(Pixel coordinate listings)
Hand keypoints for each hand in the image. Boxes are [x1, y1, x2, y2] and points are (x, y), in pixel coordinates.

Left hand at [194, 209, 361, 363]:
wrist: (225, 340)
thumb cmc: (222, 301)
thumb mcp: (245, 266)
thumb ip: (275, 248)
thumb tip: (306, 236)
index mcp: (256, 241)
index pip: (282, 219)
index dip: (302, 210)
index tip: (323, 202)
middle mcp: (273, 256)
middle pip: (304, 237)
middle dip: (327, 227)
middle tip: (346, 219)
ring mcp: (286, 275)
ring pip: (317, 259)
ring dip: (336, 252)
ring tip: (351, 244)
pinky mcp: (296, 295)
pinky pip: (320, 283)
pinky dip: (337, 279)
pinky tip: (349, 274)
...
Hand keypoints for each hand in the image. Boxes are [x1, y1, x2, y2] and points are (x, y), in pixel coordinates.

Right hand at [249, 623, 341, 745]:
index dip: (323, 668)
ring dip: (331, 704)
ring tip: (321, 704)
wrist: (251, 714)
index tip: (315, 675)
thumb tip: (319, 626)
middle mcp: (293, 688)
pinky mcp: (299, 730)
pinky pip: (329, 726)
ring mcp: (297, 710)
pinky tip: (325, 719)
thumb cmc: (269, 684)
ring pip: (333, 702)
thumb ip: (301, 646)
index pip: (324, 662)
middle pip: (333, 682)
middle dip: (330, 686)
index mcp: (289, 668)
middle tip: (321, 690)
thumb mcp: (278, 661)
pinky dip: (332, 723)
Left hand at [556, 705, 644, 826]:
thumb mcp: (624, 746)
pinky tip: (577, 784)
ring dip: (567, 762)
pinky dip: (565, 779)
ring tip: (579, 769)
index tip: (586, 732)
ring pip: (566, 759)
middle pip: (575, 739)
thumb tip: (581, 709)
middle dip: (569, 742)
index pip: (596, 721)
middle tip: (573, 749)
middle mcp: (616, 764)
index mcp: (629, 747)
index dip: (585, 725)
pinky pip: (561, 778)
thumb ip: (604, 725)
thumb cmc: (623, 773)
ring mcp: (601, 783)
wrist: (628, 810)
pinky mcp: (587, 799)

* **EXERCISE INSTRUCTIONS**
Of the lines above, show those in which "thumb" appears.

* **OUTPUT BELOW**
thumb cmc: (222, 301)
thumb mcp: (245, 266)
thumb ip: (275, 248)
thumb tip: (306, 236)
thumb tip: (319, 626)
thumb cmc: (269, 684)
thumb ip: (301, 646)
thumb mcp: (278, 661)
thumb mcp: (624, 746)
thumb tip: (581, 709)
thumb ip: (604, 725)
thumb cmc: (623, 773)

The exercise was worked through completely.